Servidores denunciam alimentação precária em unidades prisionais
Pão mofado, comida azeda, larvas e baratas foram encontradas nas refeições servidas para os trabalhadores e detentos dos sistemas prisional e socioeducativo do Estado
Servidores dos sistemas prisional e socioeducativo do Estado denunciaram, na última terça-feira (25), em audiência na Assembleia Legislativa de Minas Gerais (ALMG), a situação de precariedade no fornecimento de alimentação nas unidades. As reclamações sobre as más condições de higiene e transporte dos alimentos acontecem há anos no estado e em Juiz de Fora não é diferente. “A realidade que a gente vive é essa. Às vezes, o alimento vem com larva ou outro inseto, o pão mofado, a comida azeda”, relata o servidor e representante do Sindicato dos Policiais Penais do Estado (Sindppen/MG) em Juiz de Fora, Luciano Pipa.
Durante a audiência, em Belo Horizonte, foram expostos casos registrados nas unidades de Unaí e Paracatu, região nordeste de Minas Gerais, onde flagraram um gambá em meio à comida, e de Juiz de Fora. Segundo estimativa do Sidppen/JF, cerca de 5 mil detentos e mil funcionários são afetados pela situação no município e região.
No mês passado, a Vigilância Sanitária apreendeu e descartou pão mofado e alimentos que estavam sendo transportados em condições inadequadas com destino às unidades prisionais da cidade e região. Na época, a empresa responsável pela produção e o transporte era a Servir Refeições Coletivas (Servir). De acordo com a Sejusp, o serviço ainda é realizado pela mesma terceirizada.

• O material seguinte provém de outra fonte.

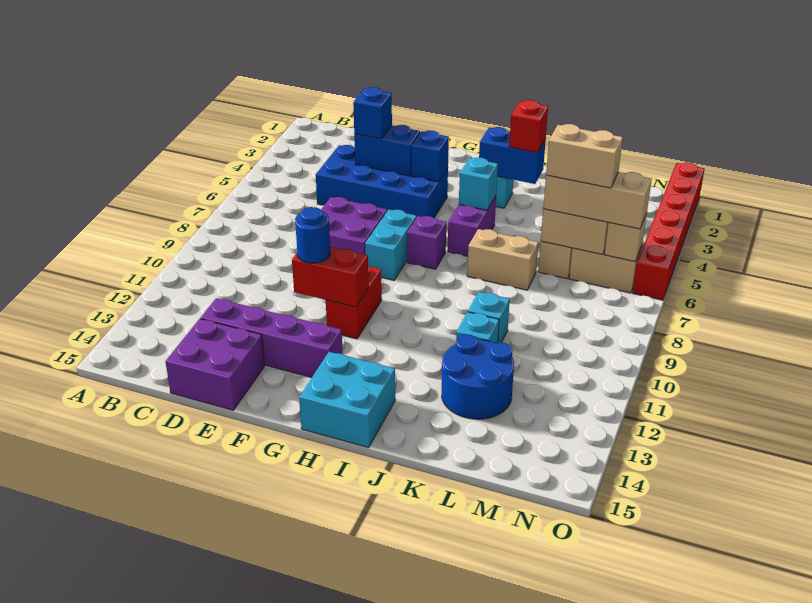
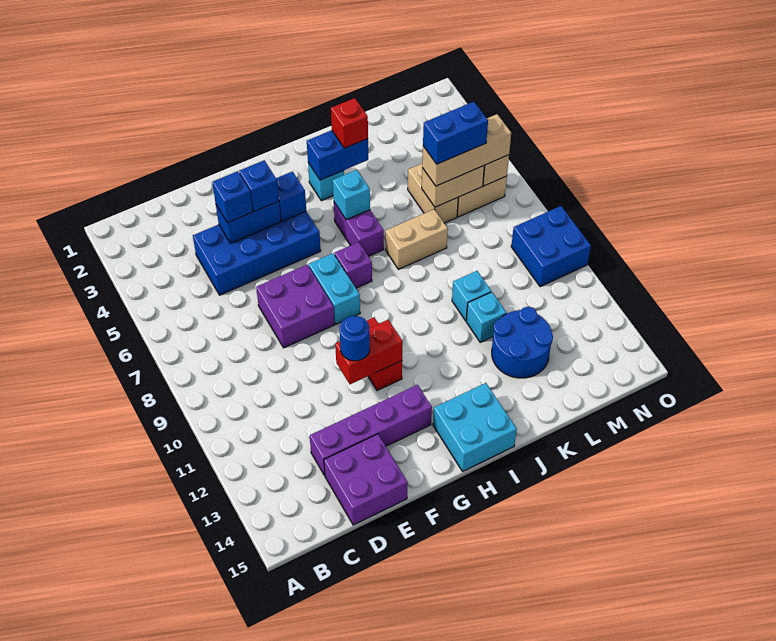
none -> blue brick F4 level 3
tan brick L6:M6 level 4 -> blue brick L6:M6 level 4
none -> blue brick N9:O10 level 1
red brick O1:O6 level 1 -> none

A Tribuna entrou em contato com a empresa para verificar se mudanças ocorreram desde o caso, mas não houve retorno. A reportagem também questionou a Prefeitura de Juiz de Fora (PJF) a respeito da frequência com que a fiscalização é realizada na cidade, mas também não obteve resposta até o fechamento desta edição.

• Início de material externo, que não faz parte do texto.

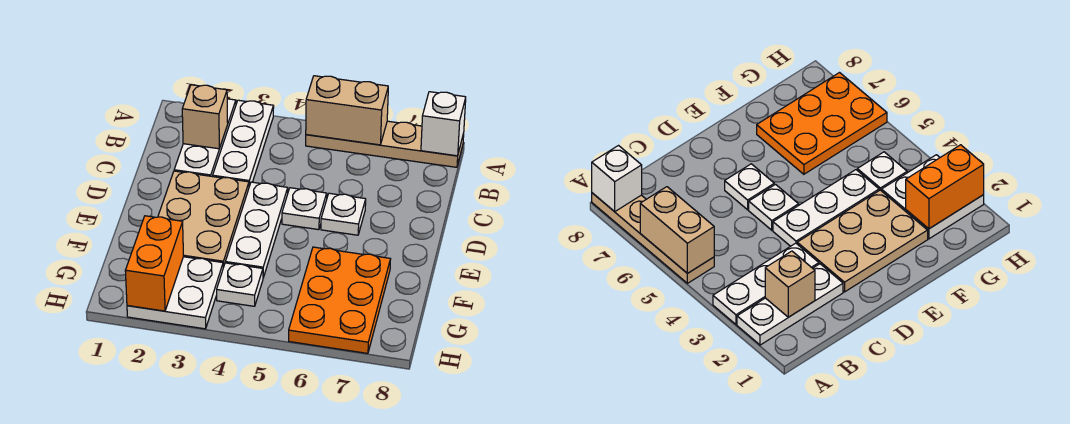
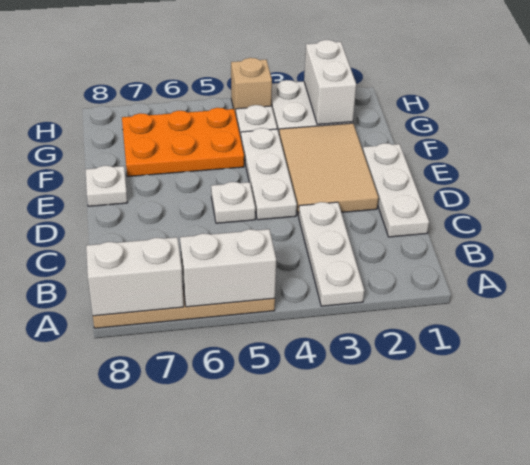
white plate A2:C2 level 1 -> white plate C1:E1 level 1
tan brick A5:A6 level 2 -> white brick A5:A6 level 2
white brick A8 level 2 -> white brick A7:A8 level 2
tan brick B2 level 2 -> tan brick H4 level 1
tan plate D2:F3 level 1 -> tan tile D2:F3 level 1
white plate D6 level 1 -> white plate E8 level 1
orange plate F6:H7 level 1 -> orange plate F5:G7 level 1
orange brick G2:H2 level 2 -> white brick G2:H2 level 2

Com a denúncia dos servidores, a Associação de Amigos e Familiares dos Presos de Juiz de Fora também manifestou à reportagem insatisfação com as refeições dadas aos internos. De acordo com a organização, é comum as famílias relatarem que o detento passou mal e foi encaminhado ao Hospital de Pronto Socorro (HPS) por causa de intoxicação alimentar.
Luciano também conta que os problemas no fornecimento das refeições prejudicaram sua saúde e fizeram com que ele desencadeasse uma doença sem cura, a síndrome do intestino irritável. Há 19 anos trabalhando como policial penal, ele já passou por várias unidades da região e viu que o problema se repete na maioria. “Nós passamos muito tempo dentro da unidade e temos que comer para aguentar a rotina de trabalho. Casos de intoxicação alimentar, por exemplo, são corriqueiros.”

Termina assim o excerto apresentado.